◆ **演習の指示**
- a) 教育熱と中国の規制についての文章によると、配車アプリ滴滴出行（ディディ）が6月末に指摘されたのは何ですか。
- b) 教育熱と中国の規制についての文章のうち、「中国はこの1年弱で」で始まる段落を、主な事実を残して箇条書きにまとめてください。
- c) 教育熱と中国の規制についての文章を、最後の文の後から書き継いでください。

◆ **対象の文章**
※

欧米の「カーリング・パパ(Curling Dad)」に中国の「チキン・ベイビー」…いずれも親の熱血教育を表わす言葉です。カーリング競技のスイーパーのように子供の前の障害物を親が懸命に取り払う行為や、強壮剤とされる鶏血を子供に与えて励ますことなどから来ています。新型コロナのオンライン教育で、子供の授業を目の当たりにした親の教育熱が世界的に高まっているようです。
しかし、中国では、こうした教育産業に白羽の矢が立ちました。先月24日、教育産業の非営利化や資本調達の禁止が発表され、テンセントが出資するデカコーンの猿輔導や外資ファンドが出資する瑞思教育などが事業の見直しを迫られています。
中国はこの1年弱でさまざまな規制を厳格化し、世界市場の波乱要因となっています。4月にはアリババ等の優越的地位の乱用が罰せられ、5月には暗号資産の使用や投資、マイニングが禁止され、次いで不動産関連の融資上限も強化されました。IT企業に厳格な対策を義務付ける個人情報保護法の準備も進められており、配車アプリ滴滴出行(ディディ)は6月末にデータ管理の不備を指摘されました。さらに先週同社は、競争を阻害する慣行も当局から非難されました。

※

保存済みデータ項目
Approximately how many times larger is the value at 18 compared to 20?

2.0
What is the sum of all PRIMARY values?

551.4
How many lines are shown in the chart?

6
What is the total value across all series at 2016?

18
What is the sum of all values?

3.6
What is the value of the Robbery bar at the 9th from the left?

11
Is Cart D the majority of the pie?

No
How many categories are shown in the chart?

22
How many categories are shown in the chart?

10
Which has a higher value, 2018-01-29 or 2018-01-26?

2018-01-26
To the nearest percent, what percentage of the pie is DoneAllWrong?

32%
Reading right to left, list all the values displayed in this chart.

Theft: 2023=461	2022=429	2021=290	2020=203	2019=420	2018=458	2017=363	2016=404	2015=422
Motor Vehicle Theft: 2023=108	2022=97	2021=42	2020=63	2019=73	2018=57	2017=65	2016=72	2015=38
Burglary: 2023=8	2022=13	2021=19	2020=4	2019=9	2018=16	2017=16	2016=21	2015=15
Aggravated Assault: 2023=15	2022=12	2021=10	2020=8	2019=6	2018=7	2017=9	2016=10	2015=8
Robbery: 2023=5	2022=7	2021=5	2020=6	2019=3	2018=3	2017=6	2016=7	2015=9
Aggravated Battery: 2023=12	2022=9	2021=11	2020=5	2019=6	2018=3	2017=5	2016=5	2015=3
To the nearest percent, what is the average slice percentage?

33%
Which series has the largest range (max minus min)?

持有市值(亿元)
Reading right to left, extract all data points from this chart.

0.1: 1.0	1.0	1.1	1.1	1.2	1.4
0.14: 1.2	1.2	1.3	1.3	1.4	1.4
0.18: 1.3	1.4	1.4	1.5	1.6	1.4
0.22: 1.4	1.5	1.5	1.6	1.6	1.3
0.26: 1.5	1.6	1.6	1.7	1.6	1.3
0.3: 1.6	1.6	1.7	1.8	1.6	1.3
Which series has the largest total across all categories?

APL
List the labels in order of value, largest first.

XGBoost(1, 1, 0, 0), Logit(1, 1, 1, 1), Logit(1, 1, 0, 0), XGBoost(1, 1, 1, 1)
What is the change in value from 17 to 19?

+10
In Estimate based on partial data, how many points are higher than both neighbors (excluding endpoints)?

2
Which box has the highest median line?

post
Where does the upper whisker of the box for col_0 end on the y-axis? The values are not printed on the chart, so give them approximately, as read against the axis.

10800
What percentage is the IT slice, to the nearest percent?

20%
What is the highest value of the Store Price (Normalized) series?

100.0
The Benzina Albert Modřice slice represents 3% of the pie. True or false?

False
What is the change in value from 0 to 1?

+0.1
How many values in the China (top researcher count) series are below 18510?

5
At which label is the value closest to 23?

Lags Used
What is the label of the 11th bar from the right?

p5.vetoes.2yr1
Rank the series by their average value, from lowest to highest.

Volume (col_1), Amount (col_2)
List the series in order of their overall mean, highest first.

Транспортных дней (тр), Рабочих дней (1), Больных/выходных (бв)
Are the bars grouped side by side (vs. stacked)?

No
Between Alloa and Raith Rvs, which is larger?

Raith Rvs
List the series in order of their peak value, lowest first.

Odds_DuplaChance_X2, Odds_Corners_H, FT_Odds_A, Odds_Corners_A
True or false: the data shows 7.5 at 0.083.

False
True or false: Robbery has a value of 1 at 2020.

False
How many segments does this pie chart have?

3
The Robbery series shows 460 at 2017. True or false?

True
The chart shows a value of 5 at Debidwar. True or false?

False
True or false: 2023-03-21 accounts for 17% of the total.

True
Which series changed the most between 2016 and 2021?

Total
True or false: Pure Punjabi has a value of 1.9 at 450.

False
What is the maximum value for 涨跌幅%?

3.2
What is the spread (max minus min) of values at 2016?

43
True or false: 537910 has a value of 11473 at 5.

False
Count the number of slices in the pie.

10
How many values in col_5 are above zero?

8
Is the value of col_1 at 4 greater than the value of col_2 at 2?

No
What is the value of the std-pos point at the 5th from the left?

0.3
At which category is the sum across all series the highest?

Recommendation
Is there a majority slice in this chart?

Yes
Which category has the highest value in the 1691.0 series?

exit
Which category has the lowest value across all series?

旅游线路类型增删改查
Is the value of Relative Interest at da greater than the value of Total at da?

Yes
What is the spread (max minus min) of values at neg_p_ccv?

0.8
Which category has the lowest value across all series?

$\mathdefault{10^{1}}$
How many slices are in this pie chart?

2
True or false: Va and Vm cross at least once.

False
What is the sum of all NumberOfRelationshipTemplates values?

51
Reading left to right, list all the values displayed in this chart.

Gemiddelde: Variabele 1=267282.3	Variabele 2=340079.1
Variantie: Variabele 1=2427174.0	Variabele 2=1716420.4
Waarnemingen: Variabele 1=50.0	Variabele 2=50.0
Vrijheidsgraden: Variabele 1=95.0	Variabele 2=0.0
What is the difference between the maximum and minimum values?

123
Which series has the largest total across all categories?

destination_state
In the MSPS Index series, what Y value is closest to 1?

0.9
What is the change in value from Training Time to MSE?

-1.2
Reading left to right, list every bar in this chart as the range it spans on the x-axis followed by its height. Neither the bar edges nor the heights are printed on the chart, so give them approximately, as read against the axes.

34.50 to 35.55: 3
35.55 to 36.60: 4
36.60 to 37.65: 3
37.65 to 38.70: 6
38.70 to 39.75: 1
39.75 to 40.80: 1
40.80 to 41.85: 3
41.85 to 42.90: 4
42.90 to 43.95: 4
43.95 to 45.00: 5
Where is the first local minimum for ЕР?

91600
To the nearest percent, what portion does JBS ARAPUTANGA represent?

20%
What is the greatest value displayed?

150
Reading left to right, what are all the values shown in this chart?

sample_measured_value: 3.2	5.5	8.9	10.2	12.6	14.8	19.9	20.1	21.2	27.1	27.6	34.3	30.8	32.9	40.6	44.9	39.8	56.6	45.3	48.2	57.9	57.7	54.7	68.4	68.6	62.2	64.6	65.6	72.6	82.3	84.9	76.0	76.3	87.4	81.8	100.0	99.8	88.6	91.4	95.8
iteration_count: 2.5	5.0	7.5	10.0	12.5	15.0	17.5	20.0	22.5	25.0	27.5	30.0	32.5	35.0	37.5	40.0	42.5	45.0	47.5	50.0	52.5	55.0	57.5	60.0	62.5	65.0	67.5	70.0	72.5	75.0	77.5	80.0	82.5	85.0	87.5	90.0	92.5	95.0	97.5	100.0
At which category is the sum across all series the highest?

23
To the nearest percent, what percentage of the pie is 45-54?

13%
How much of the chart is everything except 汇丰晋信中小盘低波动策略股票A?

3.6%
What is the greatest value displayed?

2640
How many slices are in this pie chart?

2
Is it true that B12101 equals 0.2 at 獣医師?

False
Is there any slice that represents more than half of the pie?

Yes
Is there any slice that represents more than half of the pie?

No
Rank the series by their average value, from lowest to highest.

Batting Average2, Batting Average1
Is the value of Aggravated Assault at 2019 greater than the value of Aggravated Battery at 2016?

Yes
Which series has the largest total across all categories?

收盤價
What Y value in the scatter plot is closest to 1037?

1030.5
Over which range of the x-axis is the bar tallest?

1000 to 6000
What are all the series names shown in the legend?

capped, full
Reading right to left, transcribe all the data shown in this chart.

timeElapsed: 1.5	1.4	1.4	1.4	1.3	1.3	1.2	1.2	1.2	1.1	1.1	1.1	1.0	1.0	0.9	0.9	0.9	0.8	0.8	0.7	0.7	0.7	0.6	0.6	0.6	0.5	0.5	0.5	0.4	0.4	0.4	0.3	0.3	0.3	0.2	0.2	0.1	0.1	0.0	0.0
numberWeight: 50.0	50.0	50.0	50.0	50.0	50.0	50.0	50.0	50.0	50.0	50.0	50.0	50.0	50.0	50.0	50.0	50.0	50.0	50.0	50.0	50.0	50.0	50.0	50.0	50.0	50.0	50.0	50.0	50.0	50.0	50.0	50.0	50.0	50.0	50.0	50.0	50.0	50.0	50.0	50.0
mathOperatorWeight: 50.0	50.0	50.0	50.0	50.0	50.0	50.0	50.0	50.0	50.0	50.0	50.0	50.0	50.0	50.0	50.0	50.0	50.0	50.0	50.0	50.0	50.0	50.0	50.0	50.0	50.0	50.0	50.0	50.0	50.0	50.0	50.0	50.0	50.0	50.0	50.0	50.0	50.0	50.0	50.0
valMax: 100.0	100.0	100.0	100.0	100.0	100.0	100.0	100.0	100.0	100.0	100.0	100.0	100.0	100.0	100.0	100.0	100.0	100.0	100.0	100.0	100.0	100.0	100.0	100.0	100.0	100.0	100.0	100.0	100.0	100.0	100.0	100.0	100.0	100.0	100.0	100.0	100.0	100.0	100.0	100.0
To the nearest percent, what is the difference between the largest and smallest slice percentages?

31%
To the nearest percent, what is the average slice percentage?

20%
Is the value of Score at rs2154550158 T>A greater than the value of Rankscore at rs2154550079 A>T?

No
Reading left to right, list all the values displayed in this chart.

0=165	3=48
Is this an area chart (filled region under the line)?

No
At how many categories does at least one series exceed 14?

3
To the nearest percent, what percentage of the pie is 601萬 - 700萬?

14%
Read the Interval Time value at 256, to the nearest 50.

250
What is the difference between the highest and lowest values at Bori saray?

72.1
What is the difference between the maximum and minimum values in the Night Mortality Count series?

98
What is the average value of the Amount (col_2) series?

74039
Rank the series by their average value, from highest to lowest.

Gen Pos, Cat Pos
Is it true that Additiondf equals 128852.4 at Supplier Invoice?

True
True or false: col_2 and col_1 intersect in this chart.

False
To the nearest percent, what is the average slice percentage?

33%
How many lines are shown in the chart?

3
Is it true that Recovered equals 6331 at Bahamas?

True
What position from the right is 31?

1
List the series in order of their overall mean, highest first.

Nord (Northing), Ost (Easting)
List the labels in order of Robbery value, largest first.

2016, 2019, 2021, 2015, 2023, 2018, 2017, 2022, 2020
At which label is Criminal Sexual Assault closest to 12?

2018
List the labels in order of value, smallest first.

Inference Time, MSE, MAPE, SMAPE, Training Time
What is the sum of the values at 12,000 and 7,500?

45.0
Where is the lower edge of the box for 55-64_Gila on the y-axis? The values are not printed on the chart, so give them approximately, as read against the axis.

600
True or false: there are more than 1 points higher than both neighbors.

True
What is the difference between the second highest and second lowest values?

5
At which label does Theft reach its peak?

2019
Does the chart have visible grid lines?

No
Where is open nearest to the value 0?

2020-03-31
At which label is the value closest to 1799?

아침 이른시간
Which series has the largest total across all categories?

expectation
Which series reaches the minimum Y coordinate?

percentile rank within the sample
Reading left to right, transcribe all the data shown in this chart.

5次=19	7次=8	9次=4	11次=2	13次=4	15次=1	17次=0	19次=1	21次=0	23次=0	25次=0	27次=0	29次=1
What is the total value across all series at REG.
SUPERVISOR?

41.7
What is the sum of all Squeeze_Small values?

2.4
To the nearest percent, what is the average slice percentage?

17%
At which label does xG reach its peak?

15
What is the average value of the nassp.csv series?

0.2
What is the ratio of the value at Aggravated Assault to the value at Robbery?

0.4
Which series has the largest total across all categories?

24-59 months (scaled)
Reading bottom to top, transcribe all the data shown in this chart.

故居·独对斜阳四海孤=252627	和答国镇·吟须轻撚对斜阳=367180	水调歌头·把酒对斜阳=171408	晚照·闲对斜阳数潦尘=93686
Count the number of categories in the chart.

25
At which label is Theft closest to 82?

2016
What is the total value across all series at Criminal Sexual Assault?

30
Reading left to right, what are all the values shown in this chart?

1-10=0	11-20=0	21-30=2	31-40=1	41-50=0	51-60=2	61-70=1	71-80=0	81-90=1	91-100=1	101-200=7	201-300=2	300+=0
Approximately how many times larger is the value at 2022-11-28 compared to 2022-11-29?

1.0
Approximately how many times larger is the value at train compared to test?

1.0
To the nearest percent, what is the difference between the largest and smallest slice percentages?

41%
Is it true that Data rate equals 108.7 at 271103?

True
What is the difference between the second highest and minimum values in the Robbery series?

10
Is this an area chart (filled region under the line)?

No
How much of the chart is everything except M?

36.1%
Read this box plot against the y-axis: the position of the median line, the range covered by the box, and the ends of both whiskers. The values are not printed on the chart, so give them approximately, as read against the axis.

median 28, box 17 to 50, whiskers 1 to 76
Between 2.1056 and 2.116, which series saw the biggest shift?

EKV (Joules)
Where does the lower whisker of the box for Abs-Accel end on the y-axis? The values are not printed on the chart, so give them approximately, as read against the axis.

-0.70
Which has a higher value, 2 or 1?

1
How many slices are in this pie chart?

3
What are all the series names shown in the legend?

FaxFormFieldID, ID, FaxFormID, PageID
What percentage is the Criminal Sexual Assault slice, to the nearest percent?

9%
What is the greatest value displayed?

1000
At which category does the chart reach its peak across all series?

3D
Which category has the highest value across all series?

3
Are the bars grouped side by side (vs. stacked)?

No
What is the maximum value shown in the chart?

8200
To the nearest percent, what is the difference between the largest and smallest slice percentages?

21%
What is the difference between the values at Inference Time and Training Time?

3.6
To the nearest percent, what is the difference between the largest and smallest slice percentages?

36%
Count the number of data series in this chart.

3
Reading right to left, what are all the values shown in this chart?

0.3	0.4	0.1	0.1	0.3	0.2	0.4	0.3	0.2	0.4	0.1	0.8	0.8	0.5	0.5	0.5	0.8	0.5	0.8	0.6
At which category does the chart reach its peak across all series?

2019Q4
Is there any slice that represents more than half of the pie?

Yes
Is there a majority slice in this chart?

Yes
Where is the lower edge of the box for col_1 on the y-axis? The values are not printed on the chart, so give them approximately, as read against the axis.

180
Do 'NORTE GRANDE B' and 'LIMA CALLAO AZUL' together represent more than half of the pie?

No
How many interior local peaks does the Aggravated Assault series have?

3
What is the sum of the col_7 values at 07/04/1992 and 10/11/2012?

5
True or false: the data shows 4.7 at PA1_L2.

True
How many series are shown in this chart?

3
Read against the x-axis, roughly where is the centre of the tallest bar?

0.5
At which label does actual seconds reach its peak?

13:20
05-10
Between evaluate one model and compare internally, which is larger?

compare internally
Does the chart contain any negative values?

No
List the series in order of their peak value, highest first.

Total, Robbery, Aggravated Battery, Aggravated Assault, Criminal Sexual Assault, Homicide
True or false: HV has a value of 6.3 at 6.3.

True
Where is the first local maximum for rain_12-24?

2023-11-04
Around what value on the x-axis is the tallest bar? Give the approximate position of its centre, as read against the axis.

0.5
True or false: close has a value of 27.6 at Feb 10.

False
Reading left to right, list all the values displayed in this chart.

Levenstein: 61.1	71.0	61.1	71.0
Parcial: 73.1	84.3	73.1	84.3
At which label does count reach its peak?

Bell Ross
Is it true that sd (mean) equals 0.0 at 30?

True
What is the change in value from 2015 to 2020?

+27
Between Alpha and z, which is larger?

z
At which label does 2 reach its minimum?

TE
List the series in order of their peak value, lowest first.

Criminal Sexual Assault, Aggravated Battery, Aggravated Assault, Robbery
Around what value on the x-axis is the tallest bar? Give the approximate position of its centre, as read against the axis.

※

◆ **想定解答**
- a) データ管理の不備です。

- b)
- 中国はこの1年弱でさまざまな規制を厳格化し、世界市場の波乱要因になっている
- 4月：アリババ等の優越的地位の乱用が処罰された
- 5月：暗号資産の使用・投資・マイニングが禁止され、次いで不動産関連の融資上限も強化された
- IT企業に厳格な対策を義務付ける個人情報保護法の準備が進んでいる
- 滴滴出行（ディディ）：6月末にデータ管理の不備を指摘され、先週は競争を阻害する慣行も当局から非難された

- c)
中国の独占禁止法は2008年の施行以来、少し前まで矛先が外資に向けられていましたが、最近はプラットフォーマーが標的になっています。米国のように裁判で争うこともなく処分が決まることから、不意打ちぶりと規模の大きさが市場を震撼させます。
今後も中国の規制強化は世界市場の動揺要因になるでしょう。例えば、ゲーム業界や医療など、寡占産業や国民生活に直結する分野が標的として懸念されているようです。以前とは異なり、市場規模が巨大な中国での規制強化は世界的な打撃となり得るだけに注意が必要です。
一方、規制が強化されるのは高成長産業であることの現れでもあります。不動産も暗号資産もその一つです。結局、何度も規制してもその熱は形を変えて再燃しています。今回の教育産業規制もそうかもしれません。たとえ一部で規制が強化されても、恐らく、その熱意が止むことはないでしょう。逆説的に、規制強化は“成長痛”として、中長期的にはポジティブな投資テーマとして注目してよいのではと思います。